# Land based shark fishing on va



## Kgabriele1114 (Aug 19, 2019)

I'm new here to the site and relatively new to shark fishing..have gotten alot more into it in the last year or so and have had much success in New Jersey off the beach..my problem is its pretty much all browns..I'm from maryland and am looking for a place in va to go that is legal to shark fish from beach..any suggestions?


----------



## afout07 (Jan 29, 2014)

It is illegal to target sharks from shore in all of coastal Virginia, if I'm not mistaken. I know you cant anywhere in Virginia Beach, Norfolk, or Hampton. Seagull pier was the only place that you were allowed to but its closed. If you're really trying to fish for shark, you'll have to set up for drum and hope one comes by.


----------



## Benji (Nov 19, 2014)

Eastern shore. There a few barrier islands you can fish. Accessing them isn't easy. You can fish for them on assateague during the day away from the swimming area... either north end or south osv areas. If you fish for drum as said, you will catch sharks..


----------



## Kgabriele1114 (Aug 19, 2019)

Is the north end of assateague pretty accessible as I have my kayak to drag out along with my gear..and does a 9ot hook with wire leader and 15foot section of 450# mono work as "drum" gear? And if va is a no then where on the east coast can I go and actually target shark?


----------



## Benji (Nov 19, 2014)

Kgabriele1114 said:


> Is the north end of assateague pretty accessible as I have my kayak to drag out along with my gear..and does a 9ot hook with wire leader and 15foot section of 450# mono work as "drum" gear? And if va is a no then where on the east coast can I go and actually target shark?

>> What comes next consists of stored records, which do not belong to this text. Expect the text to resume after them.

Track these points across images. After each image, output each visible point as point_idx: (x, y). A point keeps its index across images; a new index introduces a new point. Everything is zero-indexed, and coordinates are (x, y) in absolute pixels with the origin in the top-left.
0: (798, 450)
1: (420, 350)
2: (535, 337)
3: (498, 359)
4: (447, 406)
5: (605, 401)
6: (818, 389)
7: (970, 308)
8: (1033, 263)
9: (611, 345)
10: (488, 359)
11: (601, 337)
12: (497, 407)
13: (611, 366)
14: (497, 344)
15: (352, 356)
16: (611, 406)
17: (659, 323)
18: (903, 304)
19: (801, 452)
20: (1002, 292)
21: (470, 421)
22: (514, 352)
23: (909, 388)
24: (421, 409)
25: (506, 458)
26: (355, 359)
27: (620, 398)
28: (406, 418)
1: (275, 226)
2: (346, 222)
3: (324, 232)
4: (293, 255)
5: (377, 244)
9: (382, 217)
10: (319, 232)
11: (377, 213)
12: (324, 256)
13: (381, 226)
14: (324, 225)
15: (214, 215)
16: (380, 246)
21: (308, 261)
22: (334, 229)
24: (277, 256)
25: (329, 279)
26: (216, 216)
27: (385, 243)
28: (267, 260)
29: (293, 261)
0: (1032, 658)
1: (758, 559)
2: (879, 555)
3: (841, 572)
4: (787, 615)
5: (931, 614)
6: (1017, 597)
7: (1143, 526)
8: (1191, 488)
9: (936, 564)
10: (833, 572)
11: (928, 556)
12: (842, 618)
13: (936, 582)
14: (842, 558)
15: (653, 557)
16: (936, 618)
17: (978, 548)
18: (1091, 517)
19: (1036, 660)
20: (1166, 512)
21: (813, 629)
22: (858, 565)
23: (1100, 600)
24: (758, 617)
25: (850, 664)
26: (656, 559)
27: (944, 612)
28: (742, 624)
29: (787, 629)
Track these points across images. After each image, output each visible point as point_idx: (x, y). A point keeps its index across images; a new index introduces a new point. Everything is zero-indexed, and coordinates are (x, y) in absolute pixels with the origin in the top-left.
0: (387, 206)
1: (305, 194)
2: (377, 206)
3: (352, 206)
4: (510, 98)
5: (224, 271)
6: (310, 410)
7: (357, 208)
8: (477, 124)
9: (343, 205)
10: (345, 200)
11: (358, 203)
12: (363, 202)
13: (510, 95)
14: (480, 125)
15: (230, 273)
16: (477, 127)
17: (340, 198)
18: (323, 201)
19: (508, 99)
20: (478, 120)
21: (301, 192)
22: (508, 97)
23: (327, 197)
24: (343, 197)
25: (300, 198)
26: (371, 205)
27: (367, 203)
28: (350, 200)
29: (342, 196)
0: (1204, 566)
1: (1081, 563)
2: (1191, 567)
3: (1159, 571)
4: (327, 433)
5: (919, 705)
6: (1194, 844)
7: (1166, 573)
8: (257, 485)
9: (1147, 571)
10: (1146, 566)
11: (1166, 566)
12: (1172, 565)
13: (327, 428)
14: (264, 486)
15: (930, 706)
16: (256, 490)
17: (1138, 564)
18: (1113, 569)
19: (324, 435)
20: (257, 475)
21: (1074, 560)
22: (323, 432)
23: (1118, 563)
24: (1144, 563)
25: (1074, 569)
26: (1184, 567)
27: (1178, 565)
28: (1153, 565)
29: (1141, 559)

you have to drive onto the north end. If you have a kayak I'd look into Smith island or Cobb island. I believe both are open to the public. Just the only way to get there is by water. 
You can catch some large sharks on casted bait with a heaver and 6500 size reel. What size/ species are you looking for? I personally like to catch them on drum gear, so I can break them off in the surf if they're too big. Once you tail rope a 8 footer and drag him on the beach you have to return it to the water. Not an activity for solo fishing or an inexperienced crew.


----------



## George Gravier (Oct 28, 1999)

If your targeting 6ft sharks and under just normal drum gear casted from sandbridge/backbay/damneck, from now till end oct they pretty plentiful


----------



## mdsurffishing (Dec 31, 2013)

Most beaches require you to have a vehicle that is capable of driving off-road to get away from the bathers. No shark fishing around people that are swimming, it's not a good practice and will get it shut down like the idiots did in Ocean City


----------



## Kgabriele1114 (Aug 19, 2019)

So I'm not targeting anything in particular but would like to get into larger sharks..curren PB is about 51/2 6ft brown shark and have gear for much bigger and I normally travel with a partner that works with me..yes I dont want to be near any swimmers or cause/have any problems at all which is why I was trying to reach out and maybe find some places close to maryland that I can get out and just see what hires really is all


----------



## Benji (Nov 19, 2014)

You can get a night permit for the Maryland side of assateague just not the va side. To drive.


----------



## in2win (Dec 18, 2003)

Kgabriele1114 said:


> So I'm not targeting anything in particular but would like to get into larger sharks..curren PB is about 51/2 6ft brown shark and have gear for much bigger and I normally travel with a partner that works with me..yes I dont want to be near any swimmers or cause/have any problems at all which is why I was trying to reach out and maybe find some
> places close to maryland that I can get out and just see what hires really is all


I get the Idea you want to fish for a world record drum or cobia with a 15lb. tuna head. Go for it, if a sea monster grabs your bait it's "by catch".

CATCHEMUP,

Mike


----------